Task goal
Decide whether each statement below agrees with the reflection on Jesus' last meal. For each, answer yes or no and quote the words of the reflection that decide it.
(a) Nathan moved away during the narrator's freshman year of high school.
(b) Nathan's family held the farewell party at their home.
(c) Judas admits that he is going to betray Jesus.

Excerpt provided
⟨
At any kind of “last meal,” there is normally a sense of sobriety—and maybe a few tears—as you say goodbye to a good friend. I remember when my best friend, Nathan, moved away my freshmen year of high school. His family had a big party at the VFW where we sang and danced. A bunch of us sang “Lean on Me” to Nathan, because, no matter what, we could count on each other. It was bittersweet for me, because Nathan and I had gone to school together since we were three years old. It felt like part of me was going away. In a similar way, Jesus’ last meal is intense and full of love.
Jesus calls Judas Iscariot out on his crap–excuse my language. He tells him, “Judas, you’re going to betray me,” even as Judas denies it. Jesus can see the future: he knows he will be betrayed, deserted, killed, and resurrected. Jesus knows the pain he will go through. But yet how could Jesus not have been calm? He is Jesus Christ, the Son of God. It is difficult to imagine an angry, bitter Jesus since we always see Jesus as calm, collected, and loving, except when Jesus knocked over the tables in the synagogue. You can hear Jesus’ frustration toward Judas Iscariot when he says, “It would have been better if he was never born” (Matthew 26:24).
⟩
Data below
⟨
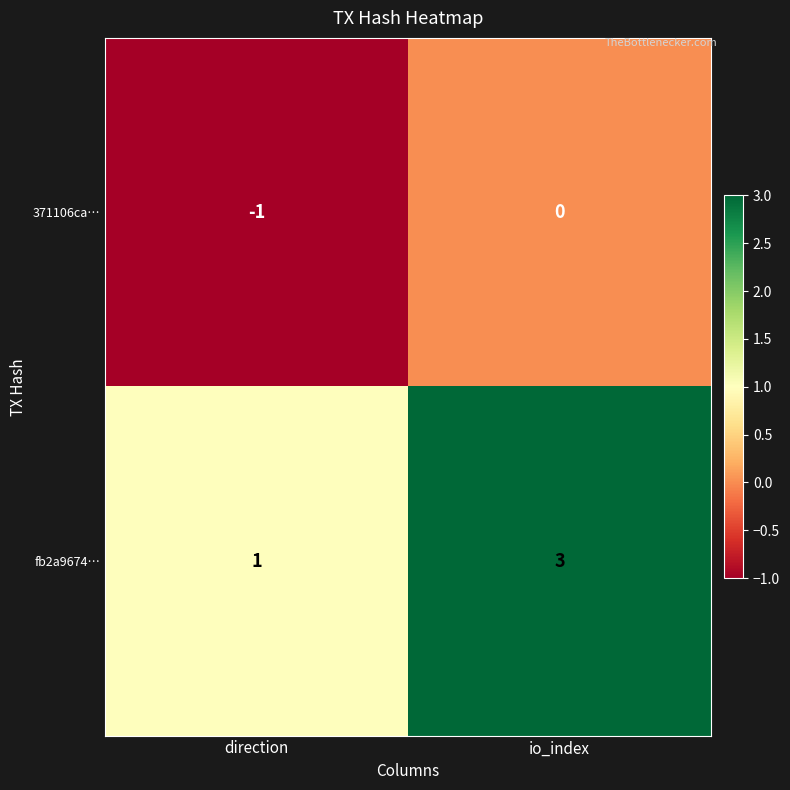

Which series changed the most between direction and io_index?

fb2a9674…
⟩
Task output
(a) Yes: "I remember when my best friend, Nathan, moved away my freshmen year of high school."
(b) No: "His family had a big party at the VFW"
(c) No: "even as Judas denies it."